Integrate using partial fractions (arctan x) / ((x+1)(x^2+1))?

[jessjolt]

Integrate using partial fractions (arctan x) / ((x+1)(x^2+1))?

My attempt:

(arctan x) / ((x+1)(x^2+1)) = A/(x+1) + (Bx+C)/(x^2+1)
arctan x = A(x^2+1) + (Bx+C)(x+1)
when x= -1, A= -pi/8

so plugging in -pi/8 for B makes:
x= tan[ (B-(pi/8))x^2 + (B+C)x + (C-(pi/8)) ]
and when x=0, C= pi/8

so plugging in pi/8 for C and rearranging produces:
x=tan[ B(x^2+x) + (((pi*x)/8)*(1-x)) ]
and when x=1, B=pi/8

so (arctan x) / ((x+1)(x^2+1)) = [(-pi/8)/(x+1)] + {{ [(pi*x)/8] + (pi/8) }/(x^2+1) }

but when i graph in radian mode on a graphic calculator (arctan x) / ((x+1)(x^2+1)) and my result, they are not the same thing, so my answer must be wrong. The graphs appear very similar though, so it seems there is only a small error? Please help?? :D

 

[micromass]

Hi jessjolt!

Firstly, you should know that

[tex]\int{\frac{arctan(x)}{(x+1)(x^2+1)}dx}[/tex]

is not solvable using elementary functions.

Secondly, what you did is sadly not allowed. You wrote

[tex]arctan x = A(x^2+1) + (Bx+C)(x+1)[/tex]

But this would imply that the arctangent was a polynomial, which is not not the case. What you could do is split

[tex]\frac{1}{(x+1)(x^2+1)}[/tex]

into partial fractions and then multiply it all by arctan(x). But, then again, the integral isn't solvable...

 

[eumyang]

You can't use partial fractions here, because your original function is NOT a rational function. (Rational functions are in the form of f(x)/g(x), where f and g are polynomials.)EDIT: Beaten to it!

 

[jessjolt]

Hi jessjolt!

Firstly, you should know that

[tex]\int{\frac{arctan(x)}{(x+1)(x^2+1)}dx}[/tex]

is not solvable using elementary functions.

Secondly, what you did is sadly not allowed. You wrote

[tex]arctan x = A(x^2+1) + (Bx+C)(x+1)[/tex]

But this would imply that the arctangent was a polynomial, which is not not the case. What you could do is split

[tex]\frac{1}{(x+1)(x^2+1)}[/tex]

into partial fractions and then multiply it all by arctan(x). But, then again, the integral isn't solvable...

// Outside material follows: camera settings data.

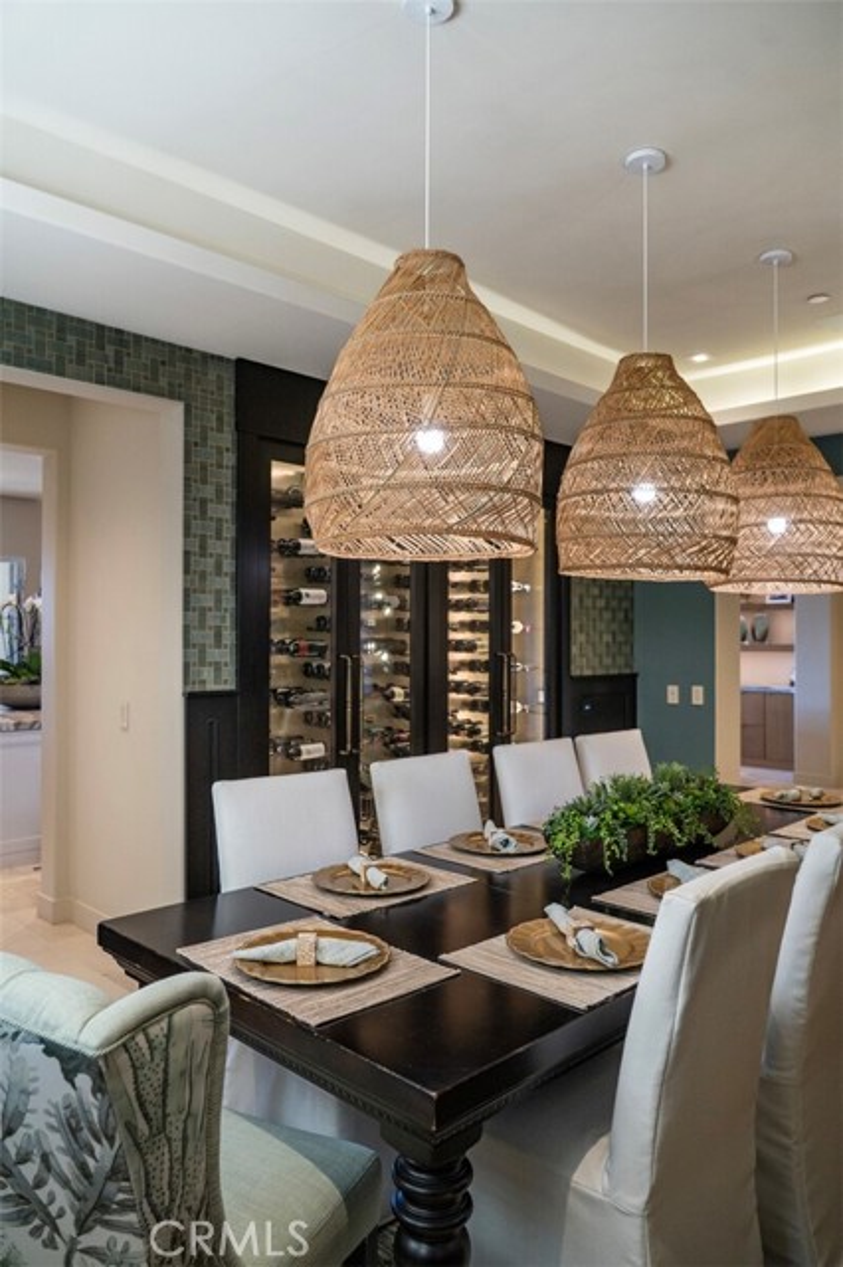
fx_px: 844
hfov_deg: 53.1
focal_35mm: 24
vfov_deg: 73.8
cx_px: 422
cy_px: 634
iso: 1600
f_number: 4.5
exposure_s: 1/250
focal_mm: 24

oohhh ok i see thanks...so there is no way to use partial fractions with transcendental functions like the arctangent?

 

[micromass]

oohhh ok i see thanks...so there is no way to use partial fractions with transcendental functions like the arctangent?

Not that I'm aware of, no.

 

[SammyS]

Well you can expand [itex]\frac{1}{(x+1)(x^2+1)}[/itex] using partial fractions, but I'm quite that won't help with this integral.

 

[cragar]

you could write the arctan(x) in term of natural logs . and then factor
[itex] (x^2+1) [/itex] as (x+i)(x-i) but i don't know if that will help .

 

[Char. Limit]

I think that if you write tan^-1(x) as an infinite series, you can integrate it then. Of course, it will be hell, and your integral will probably be in a series.

 

[SammyS]

I think that if you write tan^-1(x) as an infinite series, you can integrate it then. Of course, it will be hell, and your integral will probably be in a series.

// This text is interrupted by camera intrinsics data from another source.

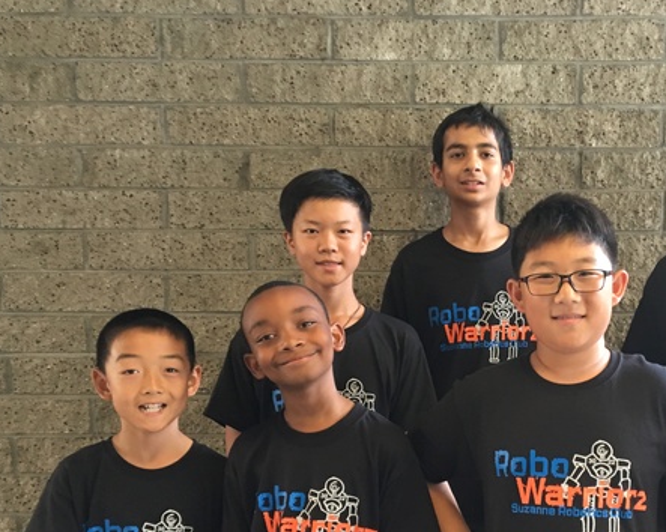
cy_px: 385
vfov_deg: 32.2
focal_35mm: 46
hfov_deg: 39.3
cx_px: 499
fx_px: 906
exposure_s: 1/30
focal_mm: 4.15
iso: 125
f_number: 2.2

(OP seems to have dropped out of this discussion.)

Ooooo ... I like this idea ! However, I wouldn't want to work it all out.

But, it does lead to the following hybrid scheme:

Using partial fractions, [tex]\frac{1}{(x+1)(x^2+1)}=\frac{1}{2(x^2+1)}-\frac{x}{2(x^2+1)}+\frac{1}{2 (x+1)}[/tex]
The first term will give [itex]\displaystyle \int{\frac{\tan^{-1}(x)}{2(x^2+1)}}\,dx\,,[/itex] which is not a difficult integration.

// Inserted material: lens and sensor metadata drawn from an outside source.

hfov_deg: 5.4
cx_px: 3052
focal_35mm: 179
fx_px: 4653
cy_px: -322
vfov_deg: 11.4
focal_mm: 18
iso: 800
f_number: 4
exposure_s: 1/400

For the 2nd & third terms, use the infinite series expansion for arctan(x), expanded about x = 0. (It has only odd powers of x.)

Multiplying this series by the second term results in a series whose terms are of the form:
[tex]\frac{x^{2n}}{(x^2+1)}=x^{2(n-1)}-x^{2(n-2)}+x^{2(n-3)}-\dots-(-1)^nx^2(-1)^n+\frac{(-1)^n}{x^2+1}[/tex]

The third term can he handled similarly.​

Char. Limit is right. This is a mess - but do-able.